[Texte de la page]:

____

INTRODUCTION GENERALE
On peut sans doute hésiter à classer un travail dont la dimension
chronologique indique une appartenance historique et dont le parfum évoque
la géographie, non sans qu'un pluriel étrange vienne jeter l'ombre d'un
trouble dans un titre opaque. Mon souci majeur n'est heureusement pas de
batailler pour une classification plus ou moins heureuse, aussi laisserai-
je de côté ce petit jeu trop nominaliste pour être satisfaisant. Tenter
d'exposer avec clarté la problématique qui m'a guidée mérite plus
d'efforts. Que signifie, que recouvre ce titre qui s'il n'a pas la
prétention d'être énigmatique, a bel et bien le défaut d'être vague? Et
pourquoi "les espaces"? Ces quelques pages introductives tenteront d'abord
de répondre à ces questions.

____

[Matériel fourni]:
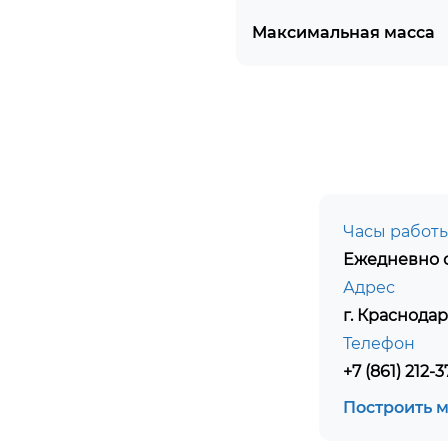
Максимальная масса
Часы работ
Ежедневно с
Адрес
г. Краснодар
Телефон
+7 (861) 212-3
Построить 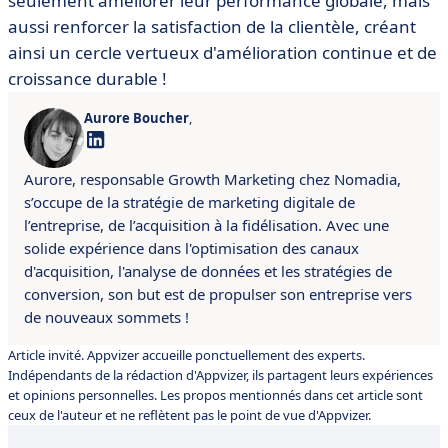
seulement améliorer leur performance globale, mais
aussi renforcer la satisfaction de la clientèle, créant
ainsi un cercle vertueux d'amélioration continue et de
croissance durable !
Aurore Boucher
,
Aurore, responsable Growth Marketing chez Nomadia,
s’occupe de la stratégie de marketing digitale de
l’entreprise, de l’acquisition à la fidélisation. Avec une
solide expérience dans l'optimisation des canaux
d'acquisition, l'analyse de données et les stratégies de
conversion, son but est de propulser son entreprise vers
de nouveaux sommets !
Article invité. Appvizer accueille ponctuellement des experts.
Indépendants de la rédaction d'Appvizer, ils partagent leurs expériences
et opinions personnelles. Les propos mentionnés dans cet article sont
ceux de l'auteur et ne reflètent pas le point de vue d'Appvizer.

____

[Consigne]: Transcrivez, s'il vous plaît, sans rien changer le passage de l'introduction générale qui va de « INTRODUCTION GENERALE » à « à ces questions. ».

[Réponse attendue]:
INTRODUCTION GENERALE
On peut sans doute hésiter à classer un travail dont la dimension
chronologique indique une appartenance historique et dont le parfum évoque
la géographie, non sans qu'un pluriel étrange vienne jeter l'ombre d'un
trouble dans un titre opaque. Mon souci majeur n'est heureusement pas de
batailler pour une classification plus ou moins heureuse, aussi laisserai-
je de côté ce petit jeu trop nominaliste pour être satisfaisant. Tenter
d'exposer avec clarté la problématique qui m'a guidée mérite plus
d'efforts. Que signifie, que recouvre ce titre qui s'il n'a pas la
prétention d'être énigmatique, a bel et bien le défaut d'être vague? Et
pourquoi "les espaces"? Ces quelques pages introductives tenteront d'abord
de répondre à ces questions.